Blow-up dynamics and spectral property in the $L^2$-critical nonlinear Schr\"odinger equation in high dimensions

TL;DR

This paper investigates the stable blow-up behavior of the $L^2$-critical nonlinear Schrödinger equation in high dimensions, confirming the 'log-log' regime through numerical simulations and providing a numerically-assisted proof of spectral properties.

Contribution

It extends the understanding of blow-up dynamics and spectral properties of the NLS in high dimensions, including numerical verification and a numerically-assisted proof of the 'log-log' regime.

Findings

Confirmation of 'log-log' blow-up regime in dimensions 4 to 12.

Numerically-assisted proof of spectral property for dimensions 5 to 12.
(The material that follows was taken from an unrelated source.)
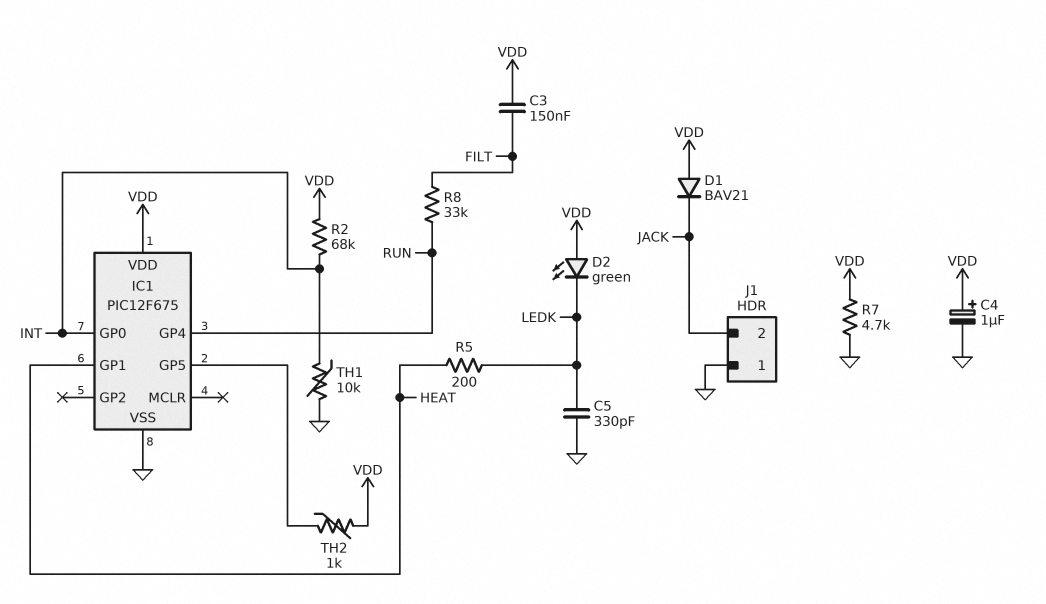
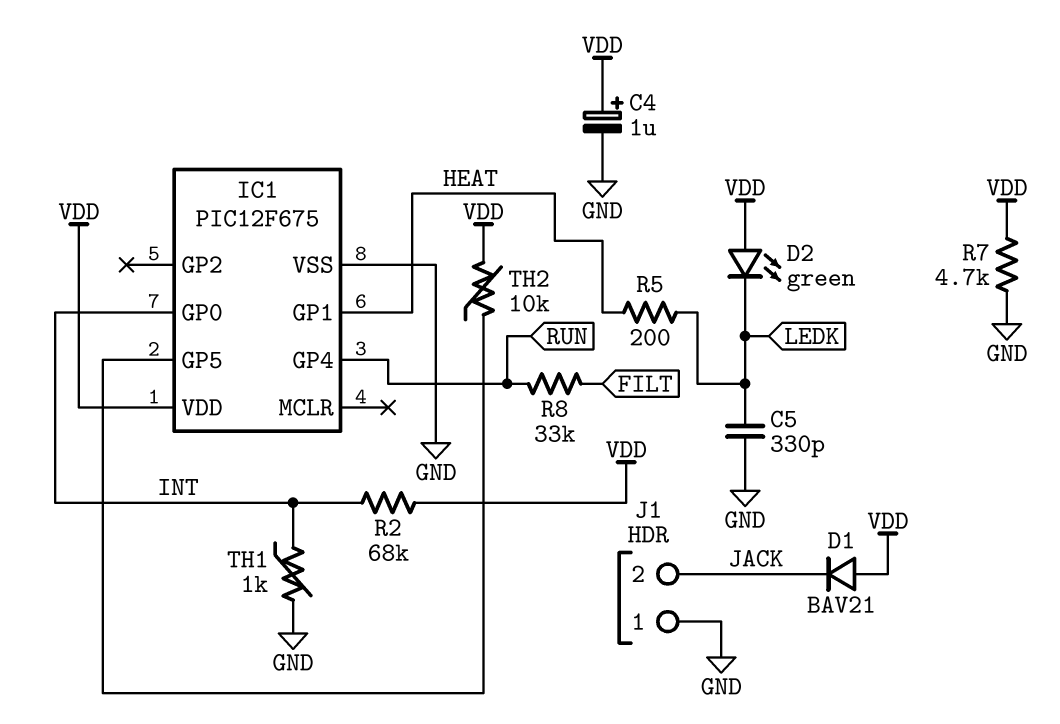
C3: 150nF (FILT, VDD) -> none
TH1: 10k (GND, INT) -> 1k (GND, INT)
TH2: 1k (IC1/GP5, VDD) -> 10k (IC1/GP5, VDD)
Stable blow-up regime proven for dimensions up to 10, radially stable up to 12.

Abstract

We study stable blow-up dynamics in the $L^2$-critical nonlinear Schr\"{o}dinger equation in high dimensions. First, we show that in dimensions $d=4$ to $d=12$ generic blow-up behavior confirms the "log-log" regime in our numerical simulations, including the log-log rate and the convergence of the blow-up profiles to the rescaled ground state; this matches the description of the stable blow-up regime in the dimension $d =2$ (for the 2d cubic NLS equation). Next, we address the question of rigorous justification of the "log-log" dynamics in higher dimensions ($d \geq5)$, at least for the initial data with the mass slightly larger than the mass of the ground state, for which the spectral conjecture has yet to be proved, see [34] and [10]. We give a numerically-assisted proof of the spectral property for the dimensions from $d=5$ to $d=12$, and a modification of it in dimensions $2 \leq d \leq 12$. This, combined with previous results of Merle-Rapha\"el, proves the "log-log" stable blow-up regime in dimensions $d \leq 10$ and radially stable for $d \leq 12$.